Can anyone help me with the above problems? - Mar 5th 2009, 04:13 PMkalagota
3)

$\displaystyle (a^m)^n = \underbrace{a^m+a^m+\cdots a^m}_{n \mbox{ times}} = \underbrace{\underbrace{a+a+\cdots a}_{m \mbox{ times}}+\underbrace{a+a+\cdots a}_{m \mbox{ times}}+\cdots \underbrace{a+a+\cdots a}_{m \mbox{ times}}}_{n \mbox{ times}}$

$\displaystyle = \underbrace{a+a+\cdots a}_{mn \mbox{ times}} = a^{mn} $

6) this has been proven many times here.. but anyways,

let $\displaystyle |ab|=n$ and assume $\displaystyle |ba|=d$. show $\displaystyle n=d$.

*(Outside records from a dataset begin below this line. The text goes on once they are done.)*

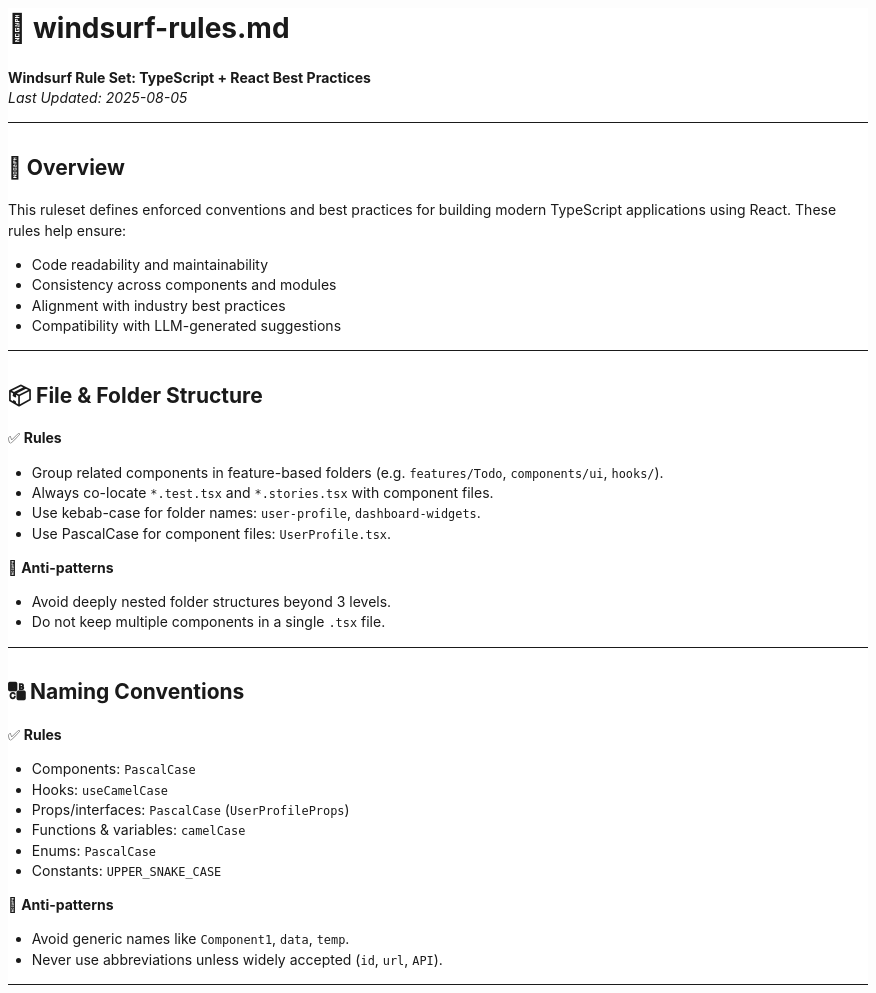 # 📄 windsurf-rules.md

**Windsurf Rule Set: TypeScript + React Best Practices**  
_Last Updated: 2025-08-05_

---

## 🚀 Overview

This ruleset defines enforced conventions and best practices for building modern TypeScript applications using React. These rules help ensure:

- Code readability and maintainability
- Consistency across components and modules
- Alignment with industry best practices
- Compatibility with LLM-generated suggestions

---

## 📦 File & Folder Structure

✅ **Rules**

- Group related components in feature-based folders (e.g. `features/Todo`, `components/ui`, `hooks/`).
- Always co-locate `*.test.tsx` and `*.stories.tsx` with component files.
- Use kebab-case for folder names: `user-profile`, `dashboard-widgets`.
- Use PascalCase for component files: `UserProfile.tsx`.

🚫 **Anti-patterns**

- Avoid deeply nested folder structures beyond 3 levels.
- Do not keep multiple components in a single `.tsx` file.

---

## 🔠 Naming Conventions

✅ **Rules**

- Components: `PascalCase`
- Hooks: `useCamelCase`
- Props/interfaces: `PascalCase` (`UserProfileProps`)
- Functions & variables: `camelCase`
- Enums: `PascalCase`
- Constants: `UPPER_SNAKE_CASE`

🚫 **Anti-patterns**

- Avoid generic names like `Component1`, `data`, `temp`.
- Never use abbreviations unless widely accepted (`id`, `url`, `API`).

---
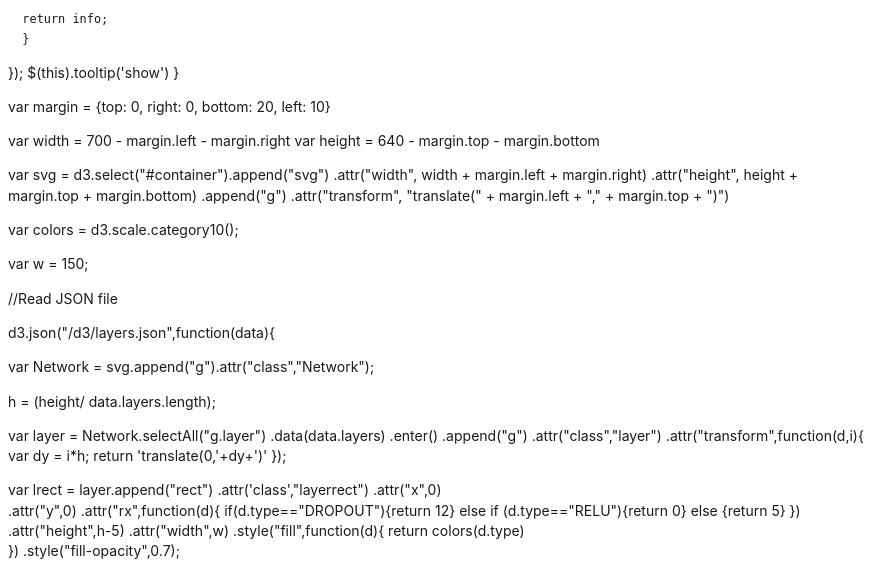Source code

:       
      return info;
      }
  });
  $(this).tooltip('show')
}


        
var margin = {top: 0, right: 0, bottom: 20, left: 10}

var width = 700 - margin.left - margin.right
var height = 640 - margin.top - margin.bottom

var svg = d3.select("#container").append("svg")
        .attr("width", width + margin.left + margin.right)
        .attr("height", height + margin.top + margin.bottom)
        .append("g")
        .attr("transform", "translate(" + margin.left + "," + margin.top + ")")   
         	
       
var colors = d3.scale.category10();  

var w = 150;   

//Read JSON file    
        
d3.json("/d3/layers.json",function(data){
			

var  Network  = svg.append("g").attr("class","Network");
                      
              
                      
                
h = (height/ data.layers.length);
   
var layer = Network.selectAll("g.layer")
                    .data(data.layers)
                    .enter()
                    .append("g")
                    .attr("class","layer")
                    .attr("transform",function(d,i){
	                    var dy = i*h;
	                    return 'translate(0,'+dy+')'
                    });
                    


var lrect = layer.append("rect")
				.attr('class',"layerrect")
				.attr("x",0)  
				.attr("y",0)
				.attr("rx",function(d){
					if(d.type=="DROPOUT"){return 12}
						else if (d.type=="RELU"){return 0}
							else
								{return 5}
					})
				.attr("height",h-5)
				.attr("width",w)
				.style("fill",function(d){
						return colors(d.type)			
				})
				.style("fill-opacity",0.7);
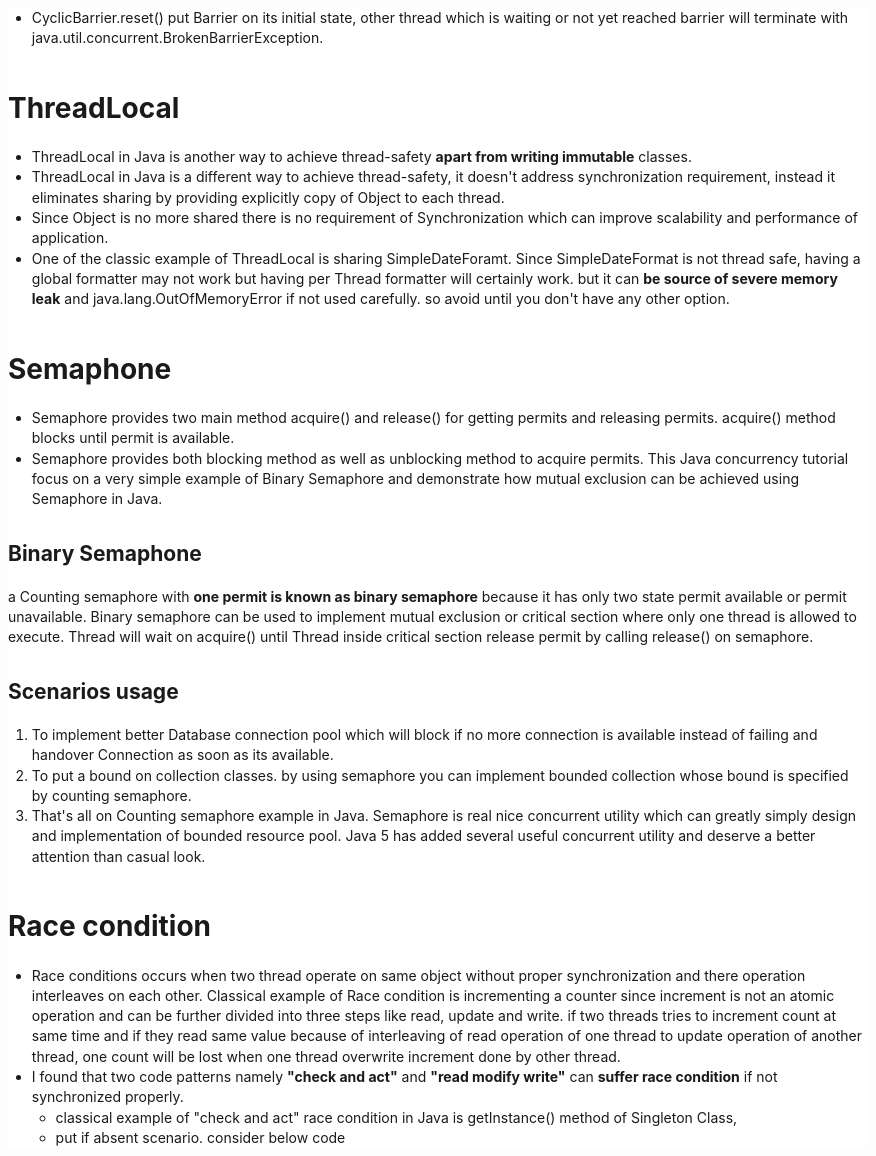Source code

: - CyclicBarrier.reset() put Barrier on its initial state, other thread which is waiting or not yet reached barrier will terminate with java.util.concurrent.BrokenBarrierException.


# ThreadLocal
- ThreadLocal in Java is another way to achieve thread-safety **apart from writing immutable** classes.
- ThreadLocal in Java is a different way to achieve thread-safety, it doesn't address synchronization requirement, instead it eliminates sharing by providing explicitly copy of Object to each thread.
- Since Object is no more shared there is no requirement of Synchronization which can improve scalability and performance of application.
- One of the classic example of ThreadLocal is sharing SimpleDateForamt. Since SimpleDateFormat is not thread safe, having a global formatter may not work but having per Thread formatter will certainly work. but it can **be source of severe memory leak** and java.lang.OutOfMemoryError if not used carefully. so avoid until you don't have any other option.


# Semaphone
- Semaphore provides two main method acquire() and release() for getting permits and releasing permits. acquire() method blocks until permit is available.
-  Semaphore provides both blocking method as well as unblocking method to acquire permits. This Java concurrency tutorial focus on a very simple example of Binary Semaphore and demonstrate how mutual exclusion can be achieved using Semaphore in Java.
## Binary Semaphone
a Counting semaphore with **one permit is known as binary semaphore** because it has only two state permit available or permit unavailable. Binary semaphore can be used to implement mutual exclusion or critical section where only one thread is allowed to execute. Thread will wait on acquire() until Thread inside critical section release permit by calling release() on semaphore.

## Scenarios usage
1) To implement better Database connection pool which will block if no more connection is available instead of failing and handover Connection as soon as its available.
2) To put a bound on collection classes. by using semaphore you can implement bounded collection whose bound is specified by counting semaphore.
3)  That's all on Counting semaphore example in Java. Semaphore is real nice concurrent utility which can greatly simply design and implementation of bounded resource pool. Java 5 has added several useful  concurrent utility and deserve a better attention than casual look.


# Race condition
- Race conditions occurs when two thread operate on same object without proper synchronization and there operation interleaves on each other. Classical example of Race condition is incrementing a counter since increment is not an atomic operation and can be further divided into three steps like read, update and write. if two threads tries to increment count at same time and if they read same value because of interleaving of read operation of one thread to update operation of another thread, one count will be lost when one thread overwrite increment done by other thread.
- I found that two code patterns namely **"check and act"** and **"read modify write"** can **suffer race condition** if not synchronized properly. 
   - classical example of "check and act" race condition in Java is getInstance() method of Singleton Class,
   - put if absent scenario. consider below code
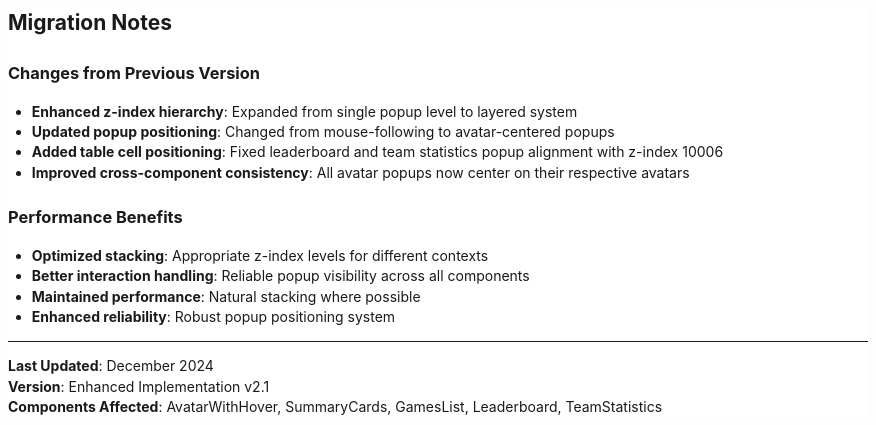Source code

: ## Migration Notes

### Changes from Previous Version

- **Enhanced z-index hierarchy**: Expanded from single popup level to layered system
- **Updated popup positioning**: Changed from mouse-following to avatar-centered popups
- **Added table cell positioning**: Fixed leaderboard and team statistics popup alignment with z-index 10006
- **Improved cross-component consistency**: All avatar popups now center on their respective avatars

### Performance Benefits

- **Optimized stacking**: Appropriate z-index levels for different contexts
- **Better interaction handling**: Reliable popup visibility across all components
- **Maintained performance**: Natural stacking where possible
- **Enhanced reliability**: Robust popup positioning system

---

**Last Updated**: December 2024  
**Version**: Enhanced Implementation v2.1  
**Components Affected**: AvatarWithHover, SummaryCards, GamesList, Leaderboard, TeamStatistics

suppose $\displaystyle n>d$.. $\displaystyle (ba)^d = e \Rightarrow \underbrace{baba\cdots ba}_{d \mbox{ times}} = e$

$\displaystyle b^{-1}\underbrace{baba\cdots ba}_{d \mbox{ times}}\underbrace{baba\cdots ba}_{n-d \mbox{ times}}b = b^{-1}\underbrace{baba\cdots ba}_{n-d \mbox{ times}}b$

$\displaystyle e=\underbrace{aba\cdots bab}_{n \mbox{ times}}= \underbrace{aba\cdots bab}_{n-d \mbox{ times}}$

and continue....

if $\displaystyle n<d$

$\displaystyle \underbrace{baba\cdots ba}_{d \mbox{ times}} = e$

$\displaystyle \underbrace{ba\cdots b\underbrace{aba\cdots bab}_{n \mbox{ times}}a\cdots ba}_{d \mbox{ times}} = e$

$\displaystyle babae\cdots ba=\underbrace{baba\cdots ba}_{d-n \mbox{ times}} = e$

.... - Mar 5th 2009, 04:31 PMiain3915
Thanks for the reply.

I think the equation in 3 needs multiply signs though. - Mar 5th 2009, 04:53 PMkalagota
multiple signs? what the do you mean?

- Mar 5th 2009, 04:58 PMiain3915
Because (a^m)^n does not equal a^m+a^m+a^m+a^m n times

- Mar 5th 2009, 04:59 PMkalagota
ahh... yeah.. i mean, $\displaystyle \underbrace{a^ma^ma^m\cdots a^m}_{n \mbox{ times}}$... that should be it.. sorry for that..

and, all you have to do is to remove that + signs..

but anyways, if i assume that the operator is denoted by +, everything should be fine.. it is just a matter of how you denote your operator.. - Mar 5th 2009, 05:02 PMiain3915
Do you know of an alternative way of doing these proofs without using all the n times sort of things?

It seems a bit ambiguous as it is. - Mar 5th 2009, 05:05 PMkalagota
it's the best proof and you will see that proof in many references.. (and i can't think of another for now..)

have you read my notes in the previous post? i edited it..